According to standard prior art CIGS thin film solar cells, a highest efficiency of 19.9% has been achieved with an effective area of 0.42 cm2 prepared by the so-called three-stage co-evaporation process. For useful background material on efficiencies of CIGS solar cells, refer, for example, to I. Repins et. al., “19.9% efficient ZnO/CdS/CuInGaSe2 solar cell with 81.2% fill factor”, Prog. Photovolt: Res. Appl. 2008; 16:235-239.
QD-Enhanced Solar Cells
The efficiency of a solar cell can also be enhanced when a quantum dot (QD) effect is applied to a solar cell, thereby significantly improving the energy conversion rate thereof. Quantum dots have bandgaps that are tunable across a wide range of energy levels by changing the size (i.e. diameter) of the quantum dots. The quantum dot effect achieved by a quantum dot solar cell generally relates to an impact ionization effect and an Auger recombination (AR) effect.
The impact ionization effect occurs in semiconductor material, when energy of two bandgaps is provided from external, excited electrons can exist in form of hot electrons. When the hot electrons are transited form high energy level to low energy level excitation state, the released energy can excite another electron from a valence band to a conduction band, and such phenomenon is referred to as the impact ionization effect. According to the impact ionization effect, one high energy photon can excite two or more hot electrons.

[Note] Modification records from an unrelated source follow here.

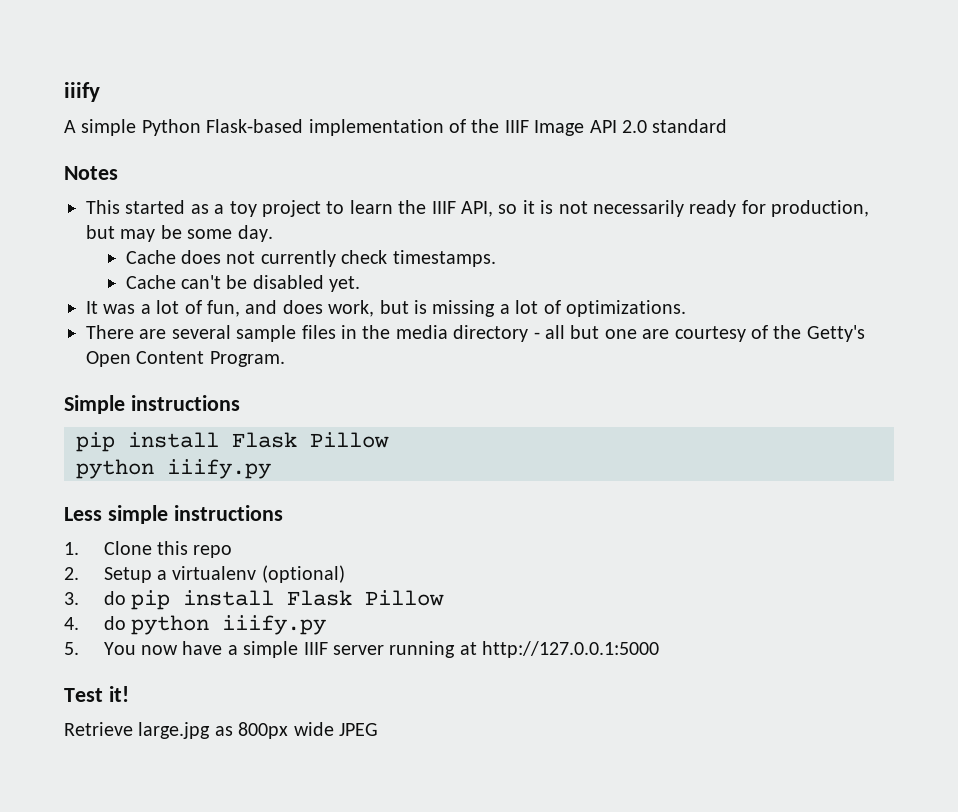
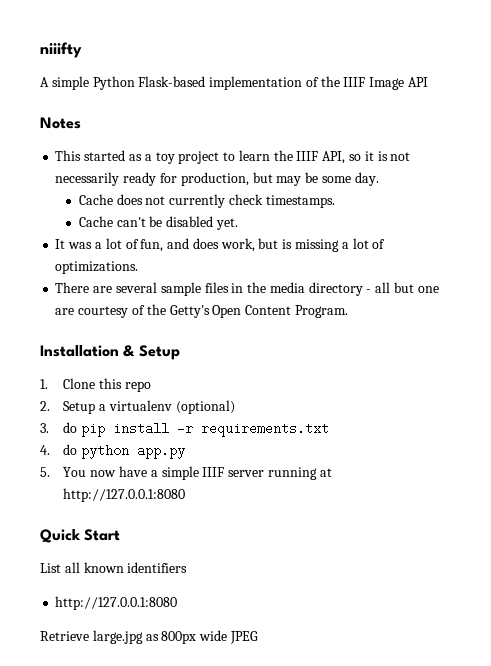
[64,82,100,102] iiify -> [40,42,82,58] niiifty
[621,119,728,133] 2.0 standard -> (429, 82) none
[64,395,240,414] [76,432,389,452] [76,459,271,479] [64,505,283,524] Simple instructions // pip install Flask Pillow // python iiify.py // Less simple instructions -> [40,345,180,360] Installation & Setup
[286,590,444,606] Flask Pillow -> [177,422,330,437] -r requirements.txt
[221,615,326,635] iiify.py -> [137,444,186,459] app.py
[482,641,660,658] [64,686,129,702] http://127.0.0.1:5000 // Test it! -> [63,488,186,502] [40,529,121,543] [40,562,188,573] [55,596,178,610] http://127.0.0.1:8080 // Quick Start // List all known identifiers // http://127.0.0.1:8080

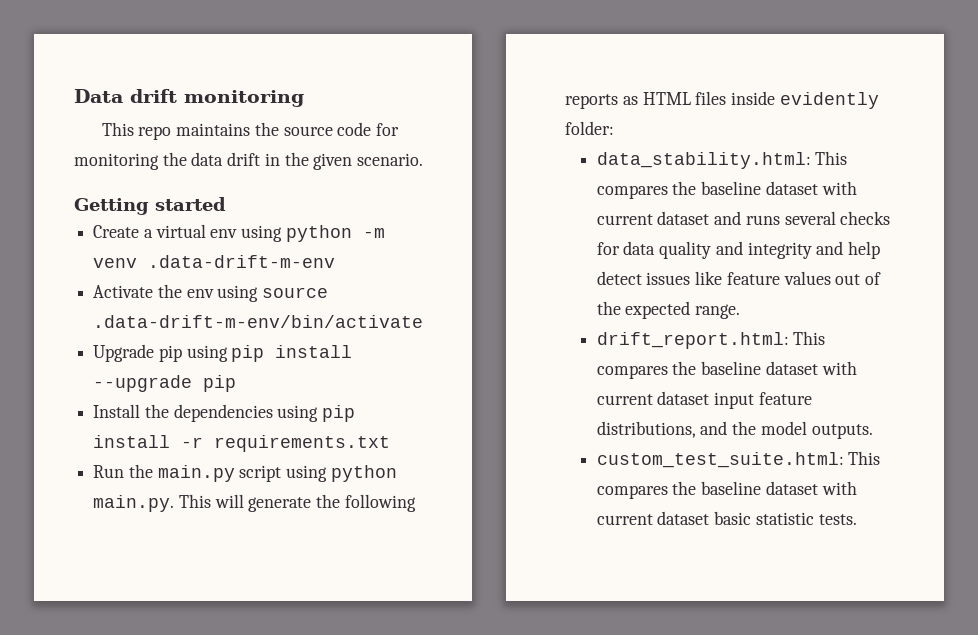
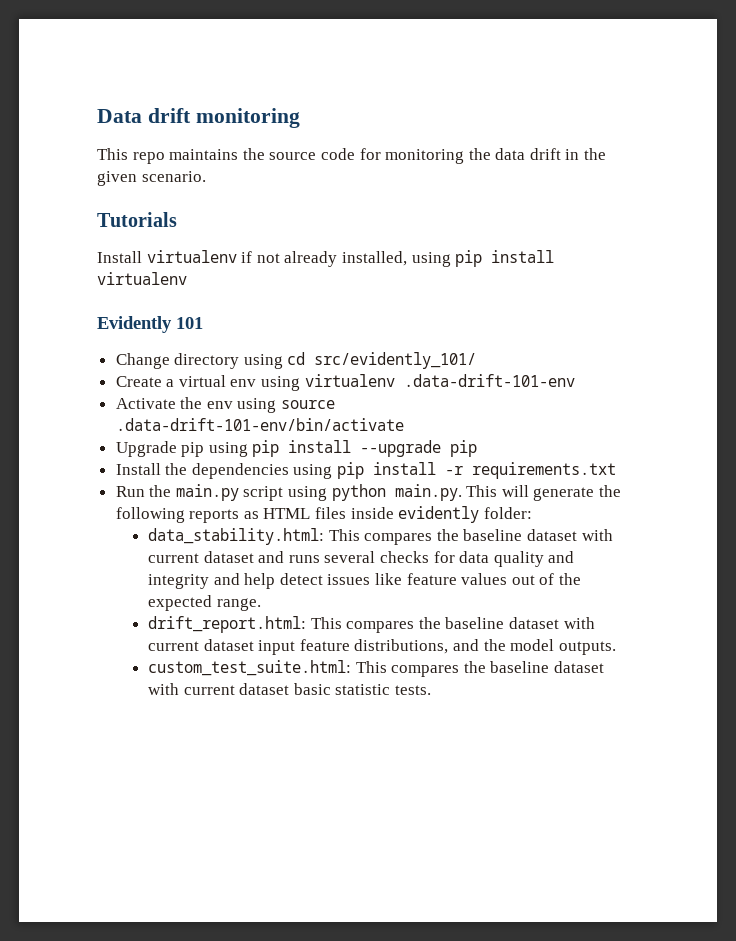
[74,197,226,215] Getting started -> [97,212,177,227] [97,250,555,267] [97,272,187,285] [97,316,203,333] [115,352,477,369] Tutorials // Install virtualenv if not already installed, using pip install virtualenv // Evidently 101 // Change directory using cd src/evidently_101/
[285,225,385,242] [93,255,336,268] python -m venv .data-drift-m-env -> [304,374,575,387] virtualenv .data-drift-101-env
[93,315,424,328] .data-drift-m-env/bin/activate -> [115,418,404,431] .data-drift-101-env/bin/activate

The other effect is an Auger recombination (AR) effect relative to the impact ionization effect. The AR effect refers to the energy released in the semiconductor material due to recombination of hot electrons and holes can excite another hot electron to transit to a higher energy level, thereby prolonging a lifetime of the hot electron in the conduction band.
When the semiconductor material displays a quantum dot size, the continuous conduction band is gradually split into small energy levels, so that the cooling speed of the electrons is slowed down, and therefore the impact ionization effect and the Auger recombination effect can be effectively utilized. According to theoretical calculations, the tradition single junction solar cell only can achieve 31% energy conversion efficiency, and if combining with the impact ionization and Auger recombination effects, the maximum theoretical efficiency of the solar cell can be 66%, which confirms the potential ability to use the quantum dots in the solar cell.
Solar cells made from photosensitive nanoparticles show very low efficiencies. Nanoparticles are very efficient in generating electron-hole charge pairs when exposed to sunlight. The primary reason for the low efficiencies is charge recombination. To achieve high efficiencies in a solar cell the charges are desirably separated as soon as possible after they are generated. Charges that recombine do not produce any photocurrent and hence do not contribute towards solar cell efficiencies. Charge recombination in nanoparticles is primarily due to two factors: (a) Surface states on nanoparticles that facilitate charges recombination and (b) Slow charge transport. In nanoparticles/QD solar cells, the charge recombination is faster as compared to charge transport.
Electricity produced by a solar cell is expensive due to high solar cell module cost. In order to significantly reduce the cost of solar electricity, it is desirable to both increase cell efficiency and to significantly reduce the costs of photovoltaic (PV) module fabrication. A thin film form of cell reduces the fabrication cost, but yields relatively lower efficiency compared to a single crystalline wafer based cell. Thus, it is desirable to provide a system and method to enhance efficiency of the solar cell.